L'Iran bombarde des sites "hostiles" au Kurdistan irakien dans un contexte de tensions avec les Kurdes

Dans une nouvelle escalade à la frontière, les forces du Corps des gardiens de la révolution islamique iranien ont annoncé hier, mercredi, avoir ciblé des sites qu'elles ont qualifiés de "groupes hostiles" dans la région du Kurdistan irakien en utilisant 30 drones, selon l'agence de presse semi-officielle Tasnim.
Des sources kurdes ayant parlé à CNN ont confirmé les attaques, tandis que le Parti démocratique kurde iranien a déclaré que trois de ses locaux avaient été frappés par une attaque aérienne, entraînant des blessures légères.
L'agence Fars a rapporté que des locaux de partis séparatistes à Sulaymaniyah, dans la région du Kurdistan, avaient été incendiés à la suite des bombardements.
Dans ce contexte, un responsable de la sécurité iranien a souligné que la frontière avec l'Irak était entièrement sécurisée et que les forces militaires et de sécurité défendaient avec force le territoire iranien, appelant les citoyens à suivre les nouvelles par des médias fiables et à ignorer ce qu'il a qualifié de "guerre psychologique".
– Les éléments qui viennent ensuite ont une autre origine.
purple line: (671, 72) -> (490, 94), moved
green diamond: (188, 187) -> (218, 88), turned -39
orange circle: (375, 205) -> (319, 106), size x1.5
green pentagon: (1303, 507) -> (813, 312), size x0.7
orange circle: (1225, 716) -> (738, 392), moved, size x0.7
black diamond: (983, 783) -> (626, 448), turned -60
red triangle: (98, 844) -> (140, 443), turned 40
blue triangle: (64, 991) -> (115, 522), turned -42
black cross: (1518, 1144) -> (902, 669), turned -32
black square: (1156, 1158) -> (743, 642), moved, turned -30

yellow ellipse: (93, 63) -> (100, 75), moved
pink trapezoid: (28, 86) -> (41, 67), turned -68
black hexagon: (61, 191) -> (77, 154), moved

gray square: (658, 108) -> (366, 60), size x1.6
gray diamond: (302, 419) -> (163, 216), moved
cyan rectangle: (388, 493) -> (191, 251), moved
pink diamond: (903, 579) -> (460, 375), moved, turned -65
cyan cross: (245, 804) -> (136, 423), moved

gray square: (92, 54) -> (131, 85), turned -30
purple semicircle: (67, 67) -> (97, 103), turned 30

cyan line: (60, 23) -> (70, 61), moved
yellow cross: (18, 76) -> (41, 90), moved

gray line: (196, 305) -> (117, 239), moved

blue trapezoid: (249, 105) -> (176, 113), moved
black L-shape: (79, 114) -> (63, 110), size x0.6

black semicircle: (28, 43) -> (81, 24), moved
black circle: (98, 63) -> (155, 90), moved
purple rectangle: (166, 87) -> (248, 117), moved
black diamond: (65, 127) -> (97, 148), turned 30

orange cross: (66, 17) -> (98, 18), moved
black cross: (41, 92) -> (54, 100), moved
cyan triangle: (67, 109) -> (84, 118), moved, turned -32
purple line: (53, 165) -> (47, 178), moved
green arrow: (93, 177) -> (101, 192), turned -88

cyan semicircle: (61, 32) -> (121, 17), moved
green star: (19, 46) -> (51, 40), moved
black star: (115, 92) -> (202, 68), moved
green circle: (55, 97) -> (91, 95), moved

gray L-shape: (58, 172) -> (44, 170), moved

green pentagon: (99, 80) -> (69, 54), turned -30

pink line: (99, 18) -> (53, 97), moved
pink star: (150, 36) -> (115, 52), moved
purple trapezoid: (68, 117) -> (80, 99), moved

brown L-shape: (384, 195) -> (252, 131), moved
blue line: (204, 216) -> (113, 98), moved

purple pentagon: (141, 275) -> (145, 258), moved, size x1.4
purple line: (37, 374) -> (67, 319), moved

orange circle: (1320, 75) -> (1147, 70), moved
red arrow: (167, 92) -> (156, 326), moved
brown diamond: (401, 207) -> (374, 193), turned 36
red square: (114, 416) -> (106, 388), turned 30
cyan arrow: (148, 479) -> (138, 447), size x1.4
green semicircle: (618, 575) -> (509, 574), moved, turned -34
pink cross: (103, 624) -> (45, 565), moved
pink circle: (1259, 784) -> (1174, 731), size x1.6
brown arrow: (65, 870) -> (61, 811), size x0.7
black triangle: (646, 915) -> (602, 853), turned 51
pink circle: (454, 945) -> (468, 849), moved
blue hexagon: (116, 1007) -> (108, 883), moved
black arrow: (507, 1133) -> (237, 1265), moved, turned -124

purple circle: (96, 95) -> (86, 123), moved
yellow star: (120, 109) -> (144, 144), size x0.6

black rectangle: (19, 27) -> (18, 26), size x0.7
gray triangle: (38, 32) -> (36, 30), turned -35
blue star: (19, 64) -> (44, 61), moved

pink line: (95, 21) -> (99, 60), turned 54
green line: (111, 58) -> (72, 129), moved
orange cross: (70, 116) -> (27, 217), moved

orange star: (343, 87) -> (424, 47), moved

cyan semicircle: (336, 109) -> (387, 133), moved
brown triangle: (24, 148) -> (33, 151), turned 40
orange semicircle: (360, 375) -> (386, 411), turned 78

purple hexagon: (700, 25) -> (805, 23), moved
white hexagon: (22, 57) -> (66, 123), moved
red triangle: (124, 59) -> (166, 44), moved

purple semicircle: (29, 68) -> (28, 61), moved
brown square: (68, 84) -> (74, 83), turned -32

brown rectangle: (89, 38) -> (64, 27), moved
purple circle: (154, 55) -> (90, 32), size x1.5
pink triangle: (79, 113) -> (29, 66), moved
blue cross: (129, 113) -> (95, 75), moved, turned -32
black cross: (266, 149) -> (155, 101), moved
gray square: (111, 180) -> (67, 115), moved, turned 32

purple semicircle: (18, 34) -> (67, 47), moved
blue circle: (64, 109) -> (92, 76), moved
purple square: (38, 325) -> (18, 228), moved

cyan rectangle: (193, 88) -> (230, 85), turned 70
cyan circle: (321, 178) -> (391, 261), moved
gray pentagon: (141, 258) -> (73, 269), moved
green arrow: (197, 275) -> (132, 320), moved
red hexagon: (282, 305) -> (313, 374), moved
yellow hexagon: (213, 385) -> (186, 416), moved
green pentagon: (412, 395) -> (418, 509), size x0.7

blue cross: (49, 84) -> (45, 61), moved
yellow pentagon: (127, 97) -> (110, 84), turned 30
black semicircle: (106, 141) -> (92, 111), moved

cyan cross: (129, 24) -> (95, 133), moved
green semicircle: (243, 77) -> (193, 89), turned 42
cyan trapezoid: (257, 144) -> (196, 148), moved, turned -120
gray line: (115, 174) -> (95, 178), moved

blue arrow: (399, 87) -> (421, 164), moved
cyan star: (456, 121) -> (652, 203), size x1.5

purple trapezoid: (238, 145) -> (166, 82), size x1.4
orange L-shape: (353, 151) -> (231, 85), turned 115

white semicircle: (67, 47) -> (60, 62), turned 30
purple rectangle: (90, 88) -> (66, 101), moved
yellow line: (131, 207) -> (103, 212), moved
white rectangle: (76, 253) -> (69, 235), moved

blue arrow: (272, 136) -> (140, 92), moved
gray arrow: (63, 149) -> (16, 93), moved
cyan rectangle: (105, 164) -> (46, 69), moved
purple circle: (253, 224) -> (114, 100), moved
D'autre part, un haut responsable américain a confirmé que des groupes kurdes iraniens avaient lancé une attaque terrestre à l'intérieur de l'Iran, précisant que des milliers de combattants kurdes iraniens étaient entrés dans le nord-ouest du pays et avaient commencé des opérations terrestres, selon Axios et Fox News.
En Israël, une source a déclaré que l'opération kurde était réelle et d'une grande importance, alors qu'une réunion du cabinet était convoquée pour discuter des développements.
De son côté, le gouvernement du Kurdistan irakien a insisté sur l'interdiction pour tout Kurde irakien de traverser la frontière vers l'Iran, dans un contexte de tensions croissantes entre Téhéran et les Kurdes à la frontière.
Les derniers développements confirment une montée des tensions régionales entre l'Iran et les groupes kurdes, dans un climat d'accusations mutuelles concernant les attaques terrestres et aériennes et des tentatives de susciter une "guerre psychologique".